What business can learn from ubuntu

Ubuntu is premised on the idea of shared humanity and equality, Mohale says. “Ubuntu adequately and effectively deals with calamities that befall us because we recognise our inter-dependence and the need for symbiosis. That has always been the way of life in Africa. Bartering, for example, was not just trading for goods and services. It was more profound than that – a means for ensuring survival of whole communities. We recognised that when we were trading, we were creating future markets. We were building resilient societies. We understood that when we invested in the thriving of our neighbouring village, we were ensuring that they would bear sons who would grow up to be husbands to our daughters.”

Many African traditions demonstrate the value of ubuntu, from lobola (paying a dowry for a bride) to letsema (where families would help one another to harvest crops). “Lobola was never about the price,” Mohale says. “It was about a young man demonstrating that he was capable of taking care of himself, first and foremost, before looking after another person. Similarly, in African families, we always cooked with the biggest pot so that we would be able to take food to those who had no means to cook for themselves, or in preparation for the visitor who might just pop in.
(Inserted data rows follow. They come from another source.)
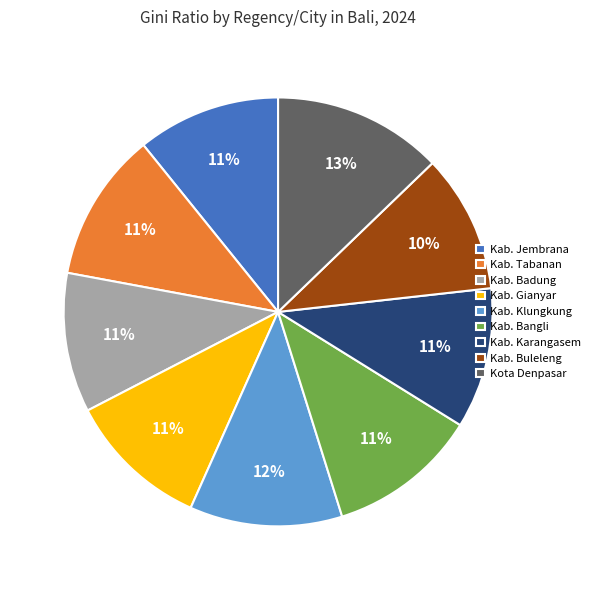

What percentage is the Kab. Klungkung slice, to the nearest percent?

12%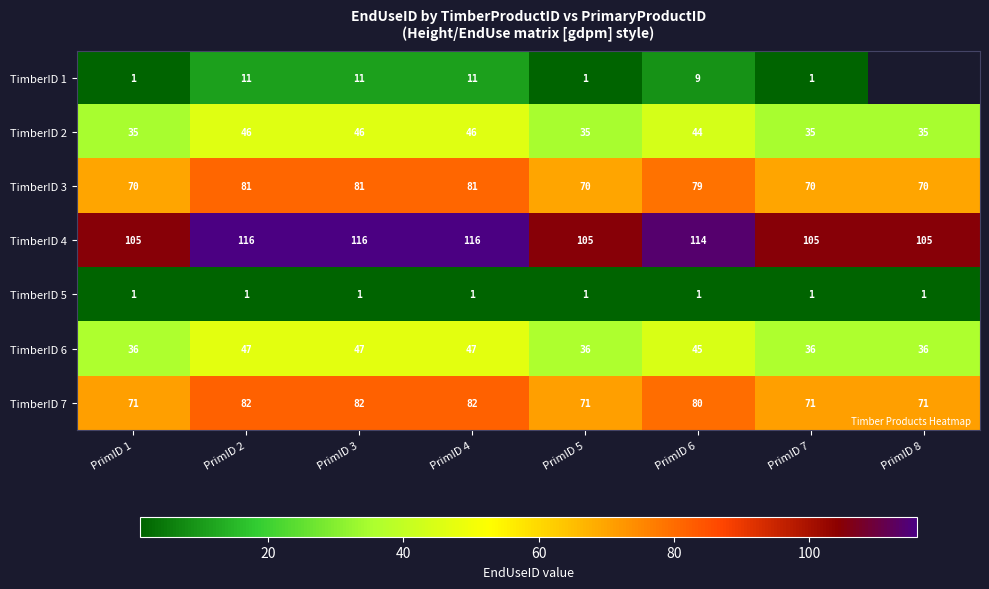

What is the difference between the second highest and second lowest values in the TimberID 3 series?

11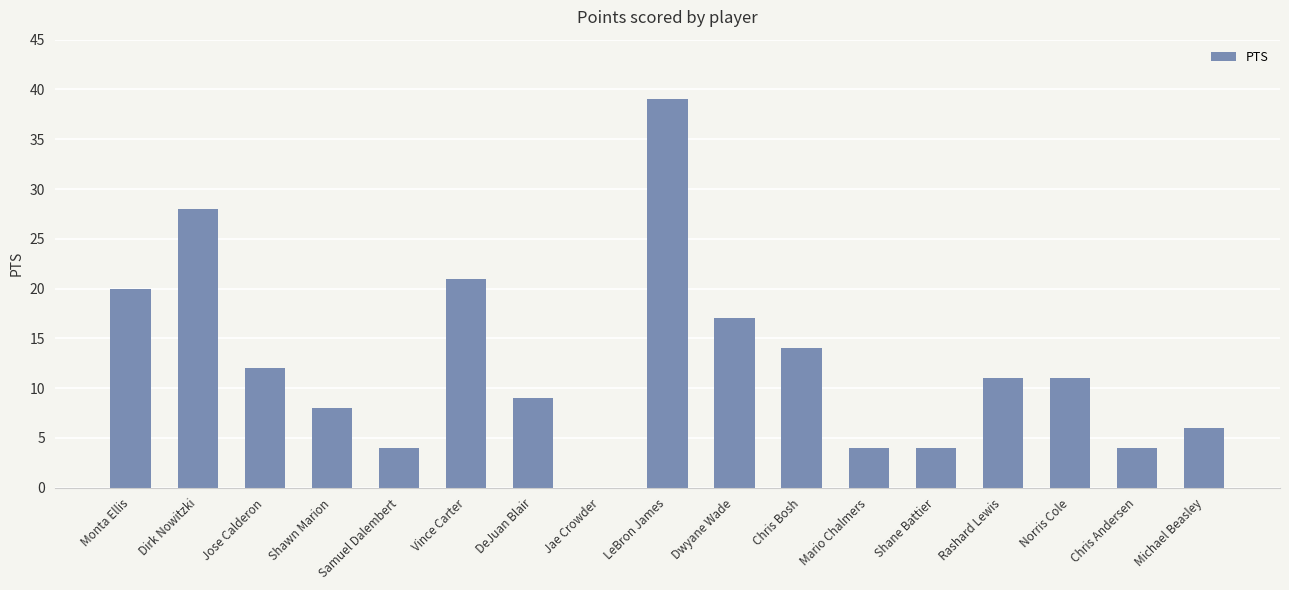

What is the ratio of the value at Chris Andersen to the value at Shane Battier?

1.0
We understood that you sleep better at night when you know your neighbour is not hungry.”

The idea of creating shared value and contributing to the sustainability agenda, which are seen as being progressive business trends, are things that have always been deeply rooted in African cultures, Mohale says. “Whether we’re talking about moving beyond control and command leadership to people-centred organisations or developing and valuing human capital, the idea of ubuntu is applicable. When you strip off all the names, the idea is about genuinely caring about other human beings, and that is ubuntu.”

Mthombeni adds that many western leadership philosophies stem from the “great man” model, where the leader is the source of power and wisdom, and the force for transformation. “These models may overemphasise the role of the leader, and underemphasise the role of followers,” he says. “Ubuntu, on the other hand, shifts the logic to take into account the role of followers. In the phrase ‘umuntu ngumuntu ngabantu’, we see recognition that it is followers who authorise a leader to lead, who provide that social licence to lead.”

...you sleep better at night when you know your neighbour is not hungry.

When ubuntu is modelled, Mthombeni explains, leadership takes into account the entire community, which in a business context might be the people within an organisation, but also clients, suppliers and even competitors. As leaders seek to look after all the various stakeholders, so the whole community benefits, including the leader and the business. By focusing first externally, ubuntu ensures shared value is created. It requires an awareness of multiple perspectives and lenses, an enquiring mindset and more creativity than “great man” leadership models. It also demands ethical awareness. It is a complex approach, but one that pays dividends for everyone involved – not just shareholders.

Striving for ubuntu leadership in your business

Reuel J. Khoza notes that “Ubuntu sees communities and leadership holistically. It can certainly form the basis of what has been called systemic leadership, but it has much more to offer.” Rather than replacing a management style, Ubuntu leadership is, therefore, a humanistic lens that can be applied in every facet of business through what Khoza terms, “a uniting idea and set of caring values”.

The Deeper Learning Institute suggests implementing the following components of ubuntu leadership – applicable in personal, professional, organisational and governmental spheres:

  • Offer an understanding of leadership in relation to the world.
  • Exude principles of caring for each other's well-being and a spirit of mutual support.
  • Move away from the “us and them” mentality prevalent in politics, corporations and traditionally led organisations.